3. Adaptation des messages et des expressions

Une fois la stratégie définie, celle-ci se traduit en langage visuel et en expression de marque, visible à chaque étape du parcours consommateur : contenu packaging, website, réseaux sociaux et points de vente. Avec cette nouvelle cible, les messages s’adaptent pour adresser des besoins et attentes spécifiques. Quand cette adaptation de marque est bien exécutée, la mission et la vision globale restent intactes, et c’est l’angle et la mise en avant des messages clés qui s’adaptent en fonction aux besoins locaux identifiés.

Ce qui a fonctionné auprès des vegan et autres consommateurs concernés par leur santé au UK et aux US ne va pas avoir le même effet chez les consommateurs en Asie, qui ont des besoins totalement différents. Et donc la présentation de la nouvelle signature de marque MYCOPROTEIN, ancre bien le nouvel ingrédient super chargé en protéines naturelles sur le long terme. D’où le changement subtil de l’identité visuelle pour le marché asiatique (voir la comparaison ci-dessous).

Avec ces connaissances approfondies du marché, Monde Nissin a mis en place d’autres actions de localisation. Les visuels sur le packaging ont été aussi remplacés par des plats locaux pour plus de pertinence auprès des consommateurs. L’engagement avec des influenceurs locaux a aussi contribué au développement des plats asiatiques faits maison, riches en nutrition avec les produits de Quorn.

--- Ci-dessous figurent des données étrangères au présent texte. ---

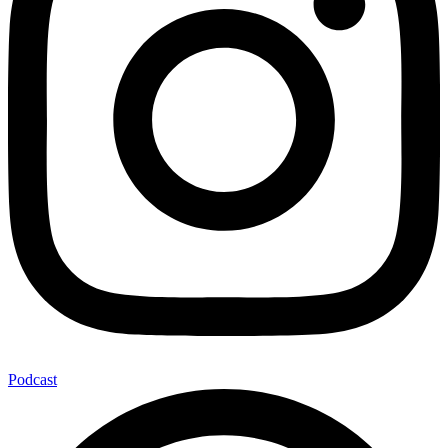
Podcast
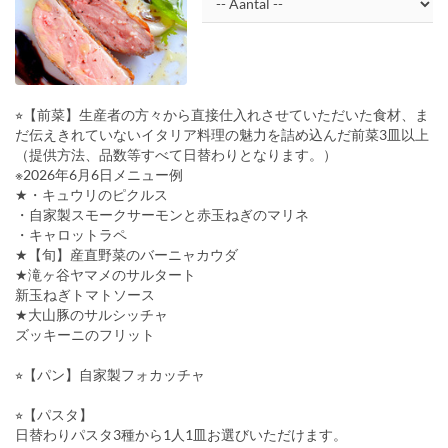
⭐︎【前菜】生産者の方々から直接仕入れさせていただいた食材、ま
だ伝えきれていないイタリア料理の魅力を詰め込んだ前菜3皿以上
（提供方法、品数等すべて日替わりとなります。）
※2026年6月6日メニュー例
★・キュウリのピクルス
・自家製スモークサーモンと赤玉ねぎのマリネ
・キャロットラペ
★【旬】産直野菜のバーニャカウダ
★滝ヶ谷ヤマメのサルタート
新玉ねぎトマトソース
★大山豚のサルシッチャ
ズッキーニのフリット
⭐︎【パン】自家製フォカッチャ
⭐︎【パスタ】
日替わりパスタ3種から1人1皿お選びいただけます。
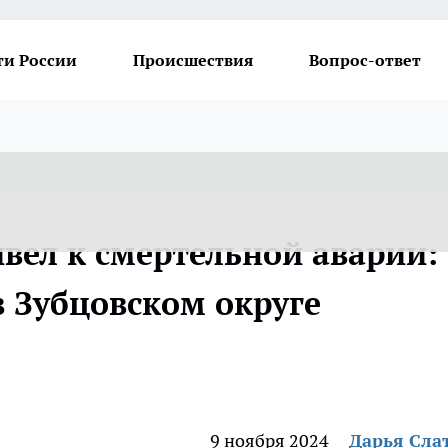
ти России
Происшествия
Вопрос-ответ
ел к смертельной аварии:
в Зубцовском округе
9 ноября 2024
Дарья Сла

Conclusion – Plus qu’une simple activation 

Quand les marques se lancent dans un processus de globalisation, elles n’ont pas besoin de passer par un rebranding intégral pour répondre à des besoins locaux, ce qui d’ailleurs entraîne souvent des crises identitaires et fini par diluer le capital de la marque. Le plus efficace, c’est d’adopter une approche « glocal-global » permettant à la marque de s’adapter subtilement aux nuances locales.

Trop souvent, les marques font un grand plongent dans un nouveau marché avec des stratégies de localisation a priori infaillibles car basées sur une certaine logique. Après tout, quel risque à mettre des visuels de plats asiatiques sur un marché asiatique pour plus de pertinence ? Pourtant, une bonne stratégie de localisation fondée sur de bons insights consommateurs suppose de connaître le POURQUOI permettant de créer des argumentaires et expressions plus spécifiques et plus ciblés, et ainsi avoir plus d’impact, pour les consommateurs et pour la marque.

Alors, la prochaine fois que votre marque se lance sur de nouveaux territoires, que ce soit dans une nouvelle catégorie, sur un nouveau segment ou sur une nouvelle zone géographique, assurez-vous de commencer par comprendre le POURQUOI.